Droit des affaires : les entreprises plus strictes sur le choix de leurs avocats-conseils
LE SECTEUR TOURNE À 25% DE SON POTENTIEL. LES CABINETS GÉNÉRALISTES CONTRAINTS DE SE SPÉCIALISER. LA NATURE OUVERTE DE L’ÉCONOMIE MAROCAINE FAVORISE L’INSTALLATION DES CABINETS ÉTRANGERS.
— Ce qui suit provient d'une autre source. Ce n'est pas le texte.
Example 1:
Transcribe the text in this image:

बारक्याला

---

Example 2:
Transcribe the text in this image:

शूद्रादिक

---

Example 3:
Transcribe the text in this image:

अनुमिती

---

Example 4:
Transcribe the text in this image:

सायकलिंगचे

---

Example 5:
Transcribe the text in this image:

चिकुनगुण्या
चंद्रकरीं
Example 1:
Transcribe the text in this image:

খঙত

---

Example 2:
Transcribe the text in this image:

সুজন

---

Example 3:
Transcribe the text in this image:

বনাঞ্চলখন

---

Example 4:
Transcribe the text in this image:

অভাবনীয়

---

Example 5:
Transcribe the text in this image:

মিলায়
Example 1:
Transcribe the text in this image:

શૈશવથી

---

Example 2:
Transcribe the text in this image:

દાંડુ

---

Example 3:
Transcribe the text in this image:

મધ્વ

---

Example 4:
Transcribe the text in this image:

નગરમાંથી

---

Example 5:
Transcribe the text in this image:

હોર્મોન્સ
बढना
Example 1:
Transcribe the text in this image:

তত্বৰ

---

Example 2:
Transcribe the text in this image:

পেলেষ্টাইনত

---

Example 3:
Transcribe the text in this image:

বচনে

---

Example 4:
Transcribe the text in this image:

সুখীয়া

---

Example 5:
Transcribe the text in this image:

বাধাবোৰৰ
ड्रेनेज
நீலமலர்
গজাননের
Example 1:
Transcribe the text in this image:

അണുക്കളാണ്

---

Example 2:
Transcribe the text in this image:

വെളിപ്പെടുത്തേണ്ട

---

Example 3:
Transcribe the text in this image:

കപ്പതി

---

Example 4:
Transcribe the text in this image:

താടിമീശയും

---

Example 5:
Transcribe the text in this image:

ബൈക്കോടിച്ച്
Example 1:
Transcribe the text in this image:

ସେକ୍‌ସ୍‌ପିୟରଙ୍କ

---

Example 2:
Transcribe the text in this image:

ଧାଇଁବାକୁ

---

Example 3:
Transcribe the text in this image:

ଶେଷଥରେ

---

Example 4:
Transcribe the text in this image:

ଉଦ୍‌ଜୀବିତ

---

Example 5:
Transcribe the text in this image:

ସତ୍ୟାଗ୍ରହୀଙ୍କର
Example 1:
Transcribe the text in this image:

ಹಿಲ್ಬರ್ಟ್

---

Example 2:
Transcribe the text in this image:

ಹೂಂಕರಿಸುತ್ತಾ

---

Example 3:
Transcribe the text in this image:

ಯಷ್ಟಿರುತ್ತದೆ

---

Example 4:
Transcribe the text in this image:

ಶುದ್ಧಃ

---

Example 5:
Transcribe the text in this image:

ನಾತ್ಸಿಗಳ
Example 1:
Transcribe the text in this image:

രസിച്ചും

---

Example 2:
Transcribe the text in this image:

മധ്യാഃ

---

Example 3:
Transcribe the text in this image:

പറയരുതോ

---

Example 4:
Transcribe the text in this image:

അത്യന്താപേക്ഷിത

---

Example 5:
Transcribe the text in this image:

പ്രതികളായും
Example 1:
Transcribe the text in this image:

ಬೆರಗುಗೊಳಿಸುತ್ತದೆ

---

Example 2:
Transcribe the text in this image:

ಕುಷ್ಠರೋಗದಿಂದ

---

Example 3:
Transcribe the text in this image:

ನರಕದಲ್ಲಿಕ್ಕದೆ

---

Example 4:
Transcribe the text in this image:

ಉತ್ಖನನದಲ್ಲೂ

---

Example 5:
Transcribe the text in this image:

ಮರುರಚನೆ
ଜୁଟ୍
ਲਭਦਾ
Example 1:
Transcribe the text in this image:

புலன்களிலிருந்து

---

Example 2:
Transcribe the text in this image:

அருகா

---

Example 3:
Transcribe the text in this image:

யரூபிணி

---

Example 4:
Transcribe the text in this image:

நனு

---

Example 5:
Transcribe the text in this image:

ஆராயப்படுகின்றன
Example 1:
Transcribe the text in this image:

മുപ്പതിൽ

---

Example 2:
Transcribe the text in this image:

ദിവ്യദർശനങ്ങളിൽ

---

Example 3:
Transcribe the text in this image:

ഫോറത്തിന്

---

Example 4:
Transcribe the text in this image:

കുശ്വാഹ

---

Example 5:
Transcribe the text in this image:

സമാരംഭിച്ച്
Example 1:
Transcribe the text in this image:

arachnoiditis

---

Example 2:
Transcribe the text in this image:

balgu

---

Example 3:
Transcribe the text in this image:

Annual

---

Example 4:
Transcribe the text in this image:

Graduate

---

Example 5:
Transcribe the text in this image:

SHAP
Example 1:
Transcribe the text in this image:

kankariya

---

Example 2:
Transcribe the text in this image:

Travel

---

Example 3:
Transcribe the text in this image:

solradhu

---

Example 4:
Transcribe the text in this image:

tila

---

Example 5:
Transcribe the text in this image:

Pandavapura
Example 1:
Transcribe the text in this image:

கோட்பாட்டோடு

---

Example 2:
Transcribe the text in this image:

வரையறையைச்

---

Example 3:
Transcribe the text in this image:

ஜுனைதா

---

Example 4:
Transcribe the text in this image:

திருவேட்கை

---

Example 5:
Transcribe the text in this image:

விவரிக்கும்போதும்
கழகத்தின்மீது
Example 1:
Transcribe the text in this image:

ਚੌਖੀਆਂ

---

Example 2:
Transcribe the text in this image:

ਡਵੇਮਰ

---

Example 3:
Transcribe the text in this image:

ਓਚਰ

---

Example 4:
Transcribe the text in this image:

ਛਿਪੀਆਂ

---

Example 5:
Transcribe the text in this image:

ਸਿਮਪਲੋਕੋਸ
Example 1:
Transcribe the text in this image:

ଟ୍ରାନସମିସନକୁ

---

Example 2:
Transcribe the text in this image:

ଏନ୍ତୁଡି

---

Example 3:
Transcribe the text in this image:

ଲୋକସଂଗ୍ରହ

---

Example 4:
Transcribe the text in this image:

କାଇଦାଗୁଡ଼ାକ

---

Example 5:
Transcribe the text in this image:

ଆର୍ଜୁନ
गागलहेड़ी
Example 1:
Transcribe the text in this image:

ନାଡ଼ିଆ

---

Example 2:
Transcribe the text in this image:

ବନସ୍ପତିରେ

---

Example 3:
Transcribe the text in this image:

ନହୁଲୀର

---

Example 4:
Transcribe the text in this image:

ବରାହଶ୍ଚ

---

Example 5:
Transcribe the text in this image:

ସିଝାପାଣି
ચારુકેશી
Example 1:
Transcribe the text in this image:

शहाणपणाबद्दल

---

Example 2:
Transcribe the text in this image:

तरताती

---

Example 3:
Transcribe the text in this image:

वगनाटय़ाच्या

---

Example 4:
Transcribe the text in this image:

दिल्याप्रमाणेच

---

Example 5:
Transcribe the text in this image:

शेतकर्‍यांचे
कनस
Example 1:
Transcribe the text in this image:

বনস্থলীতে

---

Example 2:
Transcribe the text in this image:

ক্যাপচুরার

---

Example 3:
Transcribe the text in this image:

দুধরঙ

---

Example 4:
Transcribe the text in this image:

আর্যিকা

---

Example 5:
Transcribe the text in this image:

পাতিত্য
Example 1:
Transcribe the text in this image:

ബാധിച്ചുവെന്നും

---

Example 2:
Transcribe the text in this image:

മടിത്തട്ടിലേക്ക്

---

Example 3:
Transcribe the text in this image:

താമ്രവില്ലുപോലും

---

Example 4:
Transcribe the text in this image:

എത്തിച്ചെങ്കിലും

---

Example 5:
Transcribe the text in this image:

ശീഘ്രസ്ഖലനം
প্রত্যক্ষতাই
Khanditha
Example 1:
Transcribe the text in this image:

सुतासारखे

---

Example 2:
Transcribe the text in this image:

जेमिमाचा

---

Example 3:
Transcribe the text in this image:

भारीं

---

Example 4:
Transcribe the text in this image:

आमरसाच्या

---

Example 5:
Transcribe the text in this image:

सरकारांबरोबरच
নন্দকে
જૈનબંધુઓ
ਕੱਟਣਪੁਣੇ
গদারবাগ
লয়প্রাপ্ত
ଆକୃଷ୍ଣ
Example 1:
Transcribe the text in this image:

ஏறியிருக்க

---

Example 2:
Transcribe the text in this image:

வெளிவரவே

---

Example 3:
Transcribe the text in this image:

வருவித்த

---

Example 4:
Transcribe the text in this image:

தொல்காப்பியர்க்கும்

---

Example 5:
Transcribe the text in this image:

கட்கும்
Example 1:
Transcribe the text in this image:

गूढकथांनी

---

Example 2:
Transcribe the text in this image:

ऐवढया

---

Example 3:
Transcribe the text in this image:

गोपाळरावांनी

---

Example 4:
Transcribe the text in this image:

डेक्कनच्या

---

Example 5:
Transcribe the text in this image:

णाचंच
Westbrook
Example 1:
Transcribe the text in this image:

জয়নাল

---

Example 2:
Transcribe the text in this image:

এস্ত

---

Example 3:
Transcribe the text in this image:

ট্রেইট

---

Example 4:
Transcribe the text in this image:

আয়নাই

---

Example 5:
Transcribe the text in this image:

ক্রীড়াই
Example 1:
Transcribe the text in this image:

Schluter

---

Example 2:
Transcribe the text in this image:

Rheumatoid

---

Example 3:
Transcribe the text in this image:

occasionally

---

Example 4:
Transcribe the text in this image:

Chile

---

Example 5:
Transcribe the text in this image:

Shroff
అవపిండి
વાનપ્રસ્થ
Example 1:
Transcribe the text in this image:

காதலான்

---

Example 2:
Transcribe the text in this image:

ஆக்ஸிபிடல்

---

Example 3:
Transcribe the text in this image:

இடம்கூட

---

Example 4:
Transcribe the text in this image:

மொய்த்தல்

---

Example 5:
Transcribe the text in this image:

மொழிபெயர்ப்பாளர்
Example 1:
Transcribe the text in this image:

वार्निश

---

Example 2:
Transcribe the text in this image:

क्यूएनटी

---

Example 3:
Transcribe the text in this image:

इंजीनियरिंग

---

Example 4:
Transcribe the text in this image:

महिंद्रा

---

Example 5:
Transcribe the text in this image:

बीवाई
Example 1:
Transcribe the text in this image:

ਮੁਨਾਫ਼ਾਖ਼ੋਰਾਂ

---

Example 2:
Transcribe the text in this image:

Les rapports entre les directions juridiques internes des entreprises et les cabinets de conseil et d’accompagnement en droit des affaires ne sont plus ce qu’ils étaient. En 15 ans, leur évolution a été portée par la mutation des besoins, et la nécessité de répondre à des exigences de plus en plus complexes. «Depuis l’arrivée des cabinets anglo-saxons, la spécialisation a pris de l’ampleur», explique Axel Jurgensen, associé et responsable Afrique au cabinet Day One. Pour lui, c’est ce qui a transformé durablement le processus de sélection des cabinets. Car, en plus de l’évaluation de leur crédibilité et de leur réputation sur le type d’opérations visé et de l’aspect budgétaire, le processus de sélection des cabinets est de plus en plus souvent assujetti à un scoring sur la base de critères définis et très fouillés. «Cela englobe le background du cabinet et des associés, la composition de l’équipe, leurs spécialités et leurs expériences, la méthodologie d’approche du dossier, les modalités de facturation proposées, etc.», poursuit-il. Un constat partagé par Ghizlane Khachane, associée chez Own Of Africa. Pour elle, «l’implantation des cabinets internationaux au Maroc est un facteur d’émulation indéniable en termes d’expertise, de méthodologie et d’éthique pour les différents acteurs qui opèrent dans le domaine du conseil juridique au Maroc». Lesdits cabinets ont contribué, selon MmeKhachane, à la mise en place d’un cercle vertueux qui a imposé aux conseils locaux de travailler selon les standards internationaux tout en élevant le niveau d’exigence des clients marocains quant à une consommation qualitative du conseil juridique.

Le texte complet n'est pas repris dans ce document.